Ahead lie tumultuous times for Hong Kong’s own NIO Inc., with its stock witnessing a significant downturn of nearly 60% year-to-date. The fierce battlefield of electric vehicles in China, a global slowdown in EV demand, and punitive tariffs in Europe have collectively shackled the company’s soaring ambitions. However, amidst this bleak forecast, analysts dare to keep a flicker of hope alive for NIO’s stock, envisioning a potential resurgence in its share price. Yet, caution must be exercised as the stock braces for immediate challenges before any glimmers of recovery may emerge.
NIO stands tall as a leading player in the realm of Chinese automotive excellence, particularly renowned for its upscale smart EV offerings.
NIO’s July Triumph with Over 20,000 EV Deliveries Once Again
In a recent revelation, NIO announced its July delivery statistics, surpassing the coveted threshold of 20,000 vehicles sold for the third consecutive month. The company rolled out 20,498 vehicles in July, marking a slight 3.35% dip from the prior month while boasting a marginal 0.18% year-over-year uptick.
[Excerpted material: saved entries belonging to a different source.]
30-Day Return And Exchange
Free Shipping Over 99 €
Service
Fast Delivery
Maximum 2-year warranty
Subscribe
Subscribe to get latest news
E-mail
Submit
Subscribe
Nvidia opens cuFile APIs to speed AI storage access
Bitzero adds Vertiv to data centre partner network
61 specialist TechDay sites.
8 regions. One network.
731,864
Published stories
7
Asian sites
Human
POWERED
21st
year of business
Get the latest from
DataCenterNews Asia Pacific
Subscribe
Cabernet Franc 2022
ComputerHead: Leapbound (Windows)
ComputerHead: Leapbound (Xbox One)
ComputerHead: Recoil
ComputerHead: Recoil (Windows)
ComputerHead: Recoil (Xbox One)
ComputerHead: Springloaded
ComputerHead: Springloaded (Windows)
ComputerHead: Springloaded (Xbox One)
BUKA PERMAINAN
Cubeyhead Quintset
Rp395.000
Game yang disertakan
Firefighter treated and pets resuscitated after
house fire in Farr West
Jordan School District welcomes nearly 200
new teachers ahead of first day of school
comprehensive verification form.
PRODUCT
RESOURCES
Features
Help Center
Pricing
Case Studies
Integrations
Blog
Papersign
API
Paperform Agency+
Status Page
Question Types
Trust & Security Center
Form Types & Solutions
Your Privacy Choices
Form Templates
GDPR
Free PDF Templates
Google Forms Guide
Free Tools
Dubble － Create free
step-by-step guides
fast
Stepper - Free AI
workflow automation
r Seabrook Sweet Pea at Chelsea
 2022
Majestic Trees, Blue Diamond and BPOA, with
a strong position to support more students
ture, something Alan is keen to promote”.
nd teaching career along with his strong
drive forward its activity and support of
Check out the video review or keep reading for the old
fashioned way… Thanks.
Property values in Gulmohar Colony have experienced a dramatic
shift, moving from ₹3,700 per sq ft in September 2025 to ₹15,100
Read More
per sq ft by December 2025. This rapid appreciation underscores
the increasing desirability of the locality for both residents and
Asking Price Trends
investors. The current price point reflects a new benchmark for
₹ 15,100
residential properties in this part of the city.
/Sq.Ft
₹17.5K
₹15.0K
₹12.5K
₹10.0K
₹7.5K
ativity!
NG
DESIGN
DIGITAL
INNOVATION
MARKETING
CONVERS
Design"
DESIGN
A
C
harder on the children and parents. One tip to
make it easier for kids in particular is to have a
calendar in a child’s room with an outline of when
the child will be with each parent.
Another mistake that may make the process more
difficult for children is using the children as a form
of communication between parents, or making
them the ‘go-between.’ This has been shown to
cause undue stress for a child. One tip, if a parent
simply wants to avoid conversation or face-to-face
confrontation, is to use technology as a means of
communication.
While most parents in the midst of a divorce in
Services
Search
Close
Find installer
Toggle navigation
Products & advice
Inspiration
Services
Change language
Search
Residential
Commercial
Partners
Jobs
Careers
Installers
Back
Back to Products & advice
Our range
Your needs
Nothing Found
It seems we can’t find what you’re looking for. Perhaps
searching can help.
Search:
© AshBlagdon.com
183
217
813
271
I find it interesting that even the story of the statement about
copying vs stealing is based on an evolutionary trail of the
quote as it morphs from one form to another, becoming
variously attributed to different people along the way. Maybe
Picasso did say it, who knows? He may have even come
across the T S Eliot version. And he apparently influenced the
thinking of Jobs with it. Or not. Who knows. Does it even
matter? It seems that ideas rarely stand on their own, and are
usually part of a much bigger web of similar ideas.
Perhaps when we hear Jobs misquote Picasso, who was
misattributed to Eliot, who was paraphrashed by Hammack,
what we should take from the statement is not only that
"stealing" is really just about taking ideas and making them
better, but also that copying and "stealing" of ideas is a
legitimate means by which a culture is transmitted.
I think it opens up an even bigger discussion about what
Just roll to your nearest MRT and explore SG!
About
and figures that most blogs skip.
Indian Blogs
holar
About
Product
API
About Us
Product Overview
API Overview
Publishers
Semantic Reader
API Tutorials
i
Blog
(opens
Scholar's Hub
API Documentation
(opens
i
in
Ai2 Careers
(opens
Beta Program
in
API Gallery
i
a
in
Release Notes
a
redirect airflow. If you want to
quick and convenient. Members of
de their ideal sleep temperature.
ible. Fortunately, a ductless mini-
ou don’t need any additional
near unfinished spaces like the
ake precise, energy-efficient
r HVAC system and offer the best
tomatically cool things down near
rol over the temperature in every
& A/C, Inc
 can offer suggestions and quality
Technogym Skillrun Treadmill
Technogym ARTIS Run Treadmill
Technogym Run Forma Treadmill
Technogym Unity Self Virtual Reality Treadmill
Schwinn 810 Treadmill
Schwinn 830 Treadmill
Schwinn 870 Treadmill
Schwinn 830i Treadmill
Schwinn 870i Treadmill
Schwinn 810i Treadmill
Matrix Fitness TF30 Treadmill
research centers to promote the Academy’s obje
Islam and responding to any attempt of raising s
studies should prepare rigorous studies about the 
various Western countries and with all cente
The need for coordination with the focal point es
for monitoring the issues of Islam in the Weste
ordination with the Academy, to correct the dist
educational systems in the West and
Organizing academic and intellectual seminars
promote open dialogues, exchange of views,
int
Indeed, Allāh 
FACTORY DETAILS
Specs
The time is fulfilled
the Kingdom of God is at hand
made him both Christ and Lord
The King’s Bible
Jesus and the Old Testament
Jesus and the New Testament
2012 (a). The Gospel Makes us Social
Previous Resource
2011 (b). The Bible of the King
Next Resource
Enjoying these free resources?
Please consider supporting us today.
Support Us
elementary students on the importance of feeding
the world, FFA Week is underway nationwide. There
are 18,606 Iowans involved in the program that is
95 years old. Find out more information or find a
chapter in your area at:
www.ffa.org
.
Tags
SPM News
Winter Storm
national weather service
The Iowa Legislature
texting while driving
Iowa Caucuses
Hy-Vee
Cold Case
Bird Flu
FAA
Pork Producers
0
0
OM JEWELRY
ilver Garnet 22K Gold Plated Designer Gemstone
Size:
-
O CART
From the year’s inception up to July, NIO has impressively delivered 107,924 EVs, reflecting a robust 43.9% surge compared to the equivalent period last year.
Comparatively, BYD Co. Limited experienced a setback, with its EV sales in July plummeting by 10% month-on-month to 130,000 units.
Looking ahead, NIO is revving up for the impending launch of the Onvo L60 SUVs in September. This competitively priced, mass-market SUV model is poised to lock horns with Tesla’s Model Y and is anticipated to substantially elevate the company’s sales figures.
Insights from Analysts
In a June evaluation of NIO’s Hong Kong-listed shares, the consensus among analysts yielded three ratings, including two Holds and one Buy recommendation. Jefferies and Macquarie solidified their stance with Hold ratings, envisaging potential upsides of 35% and 40%, respectively.
On a contrasting note, analyst Rachel Miu from DBS remains a steadfast advocate for NIO stock, maintaining a Buy rating. DBS foresees a bright horizon for the company’s vehicle margins in FY24, anticipating an improvement to 13.5% from the prior year’s 9.5%, primarily driven by amplified sales and a more stabilized cost structure.
Miu exudes confidence in NIO’s Onvo L60 SUV, foreseeing a significant uptick in the company’s sales performance during the fourth quarter. DBS projects a stellar sales volume of 216,000 for NIO in FY24, signifying a substantial 35% surge year-over-year.
Is NIO a Lucrative Investment Opportunity?
According to the collective wisdom of analysts on TipRanks, 9866 stock has been bestowed with a coveted Moderate Buy rating. The NIO share price target is set at HK$41.25, translating to a promising upside of 37.7% from its current valuation.

Further insights on analyst ratings for 9866 can be explored here.